[Stored data entries]

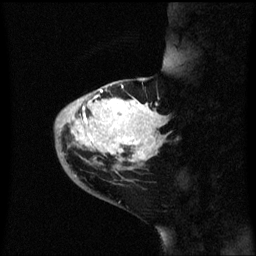
Breast MRI (dynamic contrast-enhanced), one sagittal slice. Slice 18 of 60 in the series (ordered by position). Dynamic contrast-enhanced series, image 2 of 3 at this slice position (ordered by acquisition). 1.5 T. TE 4.2 ms, TR 8.4 ms. 256 × 256 image matrix. Female patient, age 46 years. Case-level facts recorded for this patient, not image findings: setting: breast cancer imaged before/during neoadjuvant chemotherapy; receptor status: HER2-positive.
Outlined on this slice (semi-automatic segmentation, software-assisted and operator-edited):
- analysis volume of interest (the breast-tissue region the enhancement analysis was run in; not a lesion): bounding box <54,86,167,171> (left, top, right, bottom; pixels)
- tumour enhancement mask (voxels above the 70 % enhancement threshold inside the analysis volume of interest): <68,90,163,163>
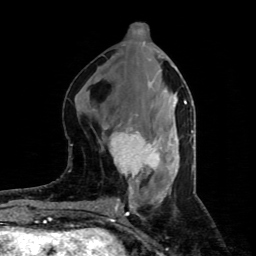
Breast MRI (dynamic contrast-enhanced), one axial slice; slice 35 of 80 in the series (ordered by position); cropped to one breast; dynamic contrast-enhanced series, time point 2 of 4 at this slice position (early post-contrast); 1.5 T; TE 4.4 ms, TR 8.9 ms; 2 mm slice thickness; 256 × 256 image matrix, field of view 150 × 150 mm. Female patient.
Outlined on this slice (semi-automatic segmentation, software-assisted and operator-edited):
- enhancing-tissue mask used for the functional tumour volume (all voxels passing the contrast-enhancement thresholds inside the analysis volume; usually the tumour): bounding box <110,127,162,178> (left, top, right, bottom; pixels)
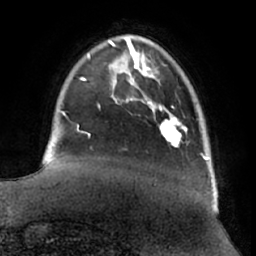
Breast MRI (dynamic contrast-enhanced), one axial slice. Cropped to one breast. Dynamic contrast-enhanced series, time point 2 of 7 at this slice position (early post-contrast). 1.5 T. TE 2.9 ms, TR 6.2 ms. 2.4 mm slice thickness. 256 × 256 image matrix, field of view 180 × 180 mm. Female patient.
Outlined on this slice (semi-automatically segmented with operator editing):
- enhancing-tissue mask used for the functional tumour volume (all voxels passing the contrast-enhancement thresholds inside the analysis volume; usually the tumour): box from (x=160, y=106) to (x=181, y=146) px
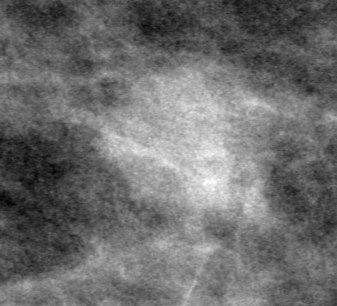
Region of interest cut from a scanned film mammogram (one marked finding), left breast, MLO view.
Mass, shape oval, margins obscured; BI-RADS assessment category 0 (incomplete: needs additional imaging); pathology result (as recorded, not read from the image): benign.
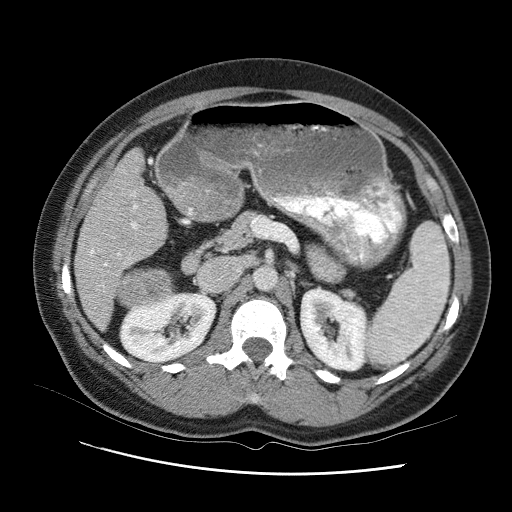
Contrast-enhanced abdominal CT (liver protocol), one axial slice. Slice 42 of 95 in the series (ordered by position). 120 kVp. One of 2 acquisitions stored at this slice position. Soft-tissue window (W 400 / L 40 HU). 2.5 mm slice thickness. 512 × 512 image matrix. From the clinical record (not read from this slice): diagnosis: hepatocellular carcinoma (patient treated with transarterial chemoembolisation; whether this scan precedes or follows treatment is not stated here); TNM stage (as recorded): Stage-I; Child-Pugh class: B.
Structures marked on this image (semi-automatic segmentation, software-assisted and operator-edited):
- liver parenchyma outside the tumour (the mass and vessels are separate outlines, so this box may not span the whole liver): box from (x=74, y=138) to (x=182, y=342) px
- mass: (x=112, y=250)–(x=183, y=309)
- portal vein: (x=98, y=179)–(x=147, y=319)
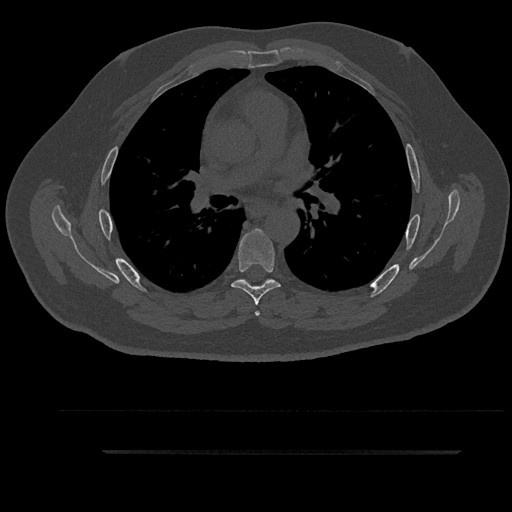
CT including the spine, one axial slice. Position 578 of 797 along the scan axis. Reconstruction kernel Br40s/3. 120 kVp. Bone window (W 1800 / L 400 HU). 0.5 mm slice thickness. 512 × 512 image matrix. Male patient, age 63 years. Case-level facts recorded for this patient, not image findings: primary cancer: renal.
Outlined on this slice (semi-automatic segmentation, software-assisted and operator-edited):
- T5 vertebra: bounding box [x1, y1, x2, y2] px = [238, 279, 271, 316]
- T6 vertebra: [231, 229, 281, 305]
- T7 vertebra: [242, 279, 270, 284]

▶ What you will do
Nothing but a number is expected: the tally of lines in the records that include the word "vertebra".

▶ Result of this task
3